Gun?! No, no. Between the strophes is where I hide my smoking gum.

Nicorette habit. Hard to break.

When I was in the WRAFS working nights we used to send rudes messages to the Rubber company to pass the time I don't think they ever complained
 
The kind of comment I remember was something along the lines of (I am paraphrasing here): Well, that line sucks.

Except more blunt, of course. ;)
Oh, I did not! You're a fibber, Mr. Stinky.
 
Not the line. I called you stinky. :D
Fine. Does it make you happy to out my personal hygiene? Are you, in fact, happier now?

Oh, fuck. You're from Virginia. Of course it does. :)



Yi yi yi. Let me be more reasoned here. I like you, though. Especially your Hugo stories. I actually empathize with Hugo. A lot. No, not on the ceiling fan shit (God has not yet created the woman who would get me up on a ladder to install a fucking ceiling fan), but more on the whipping your ass part. (Though, perhaps not yours. You seem to need more control than I might be able to supply.

That's a compliment, dear. Meant to be.)

Anyway. All I was trying to say, way back when, was that you made honest comments on poems. If good, good.
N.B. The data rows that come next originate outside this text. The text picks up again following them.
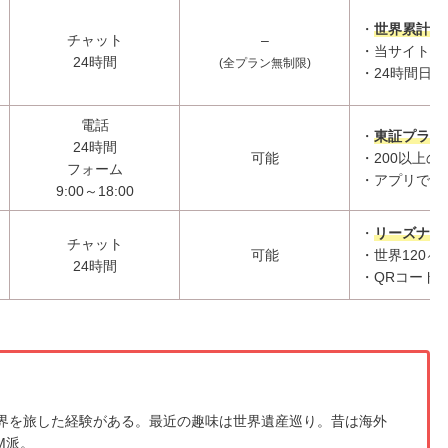
・
世界累計1
チャット
–
・当サイト経
24時間
(全プラン無制限)
・24時間日
電話
・
東証プライ
24時間
可能
・200以上
フォーム
・アプリで容
9:00～18:00
・
リーズナブ
チャット
可能
・世界120ヶ
24時間
・QRコード
界を旅した経験がある。最近の趣味は世界遺産巡り。昔は海外
M派。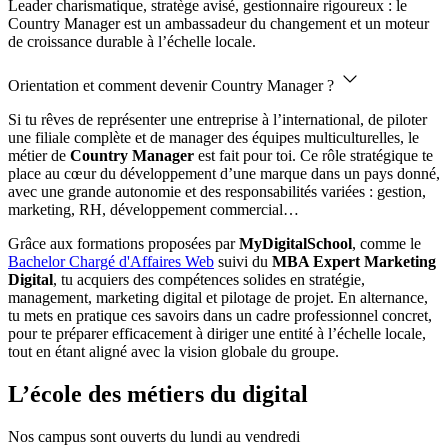
Leader charismatique, stratège avisé, gestionnaire rigoureux : le
Country Manager est un ambassadeur du changement et un moteur
de croissance durable à l’échelle locale.
Orientation et comment devenir Country Manager ?
Si tu rêves de représenter une entreprise à l’international, de piloter
une filiale complète et de manager des équipes multiculturelles, le
métier de
Country Manager
est fait pour toi. Ce rôle stratégique te
place au cœur du développement d’une marque dans un pays donné,
avec une grande autonomie et des responsabilités variées : gestion,
marketing, RH, développement commercial…
Grâce aux formations proposées par
MyDigitalSchool
, comme le
Bachelor Chargé d'Affaires Web
suivi du
MBA Expert Marketing
Digital
, tu acquiers des compétences solides en stratégie,
management, marketing digital et pilotage de projet. En alternance,
tu mets en pratique ces savoirs dans un cadre professionnel concret,
pour te préparer efficacement à diriger une entité à l’échelle locale,
tout en étant aligné avec la vision globale du groupe.
L’école des métiers du digital
Nos campus sont ouverts du lundi au vendredi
If bad, you might want to change this.

What you've said to me was always right.

Might have pissed me off, but it was always right.

Ommmm. Calmness. :)
 
Fine. Does it make you happy to out my personal hygiene? Are you, in fact, happier now?

Oh, fuck. You're from Virginia. Of course it does. :)
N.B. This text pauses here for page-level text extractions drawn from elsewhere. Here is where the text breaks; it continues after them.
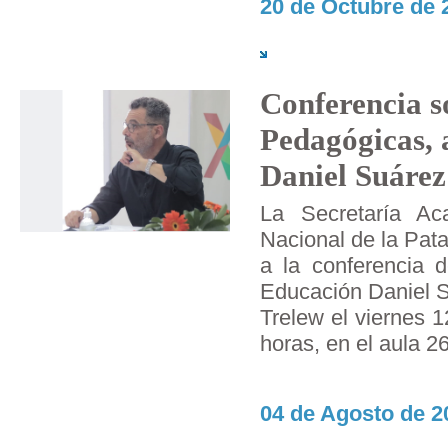
20 de Octubre de 
Conferencia s
Pedagógicas, 
Daniel Suárez
La Secretaría Ac
Nacional de la Pat
a la conferencia d
Educación Daniel S
Trelew el viernes 
horas, en el aula 26
04 de Agosto de 2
Yi yi yi. Let me be more reasoned here. I like you, though. Especially your Hugo stories. I actually empathize with Hugo. A lot. No, not on the ceiling fan shit (God has not yet created the woman who would get me up on a ladder to install a fucking ceiling fan), but more on the whipping your ass part. (Though, perhaps not yours. You seem to need more control than I might be able to supply.

That's a compliment, dear. Meant to be.)

Anyway. All I was trying to say, way back when, was that you made honest comments on poems. If good, good. If bad, you might want to change this.

What you've said to me was always right.

Might have pissed me off, but it was always right.

Ommmm. Calmness. :)
I'm just giving you a hard time. And I bet you smell great or, at least, passable. I get strong soap and deodorant vibes from your posts. Your post above was verging on minty freshness. :kiss:
 
Thanks for starting this thread, Eve. I just cannot get to the computer these days and it was good to get caught up on some amazing people.
Hey sexy Mama. LTNS. I was just thinking about your alter ego, SeattleRain the other day. I visited the shopping aisle poems while she was away.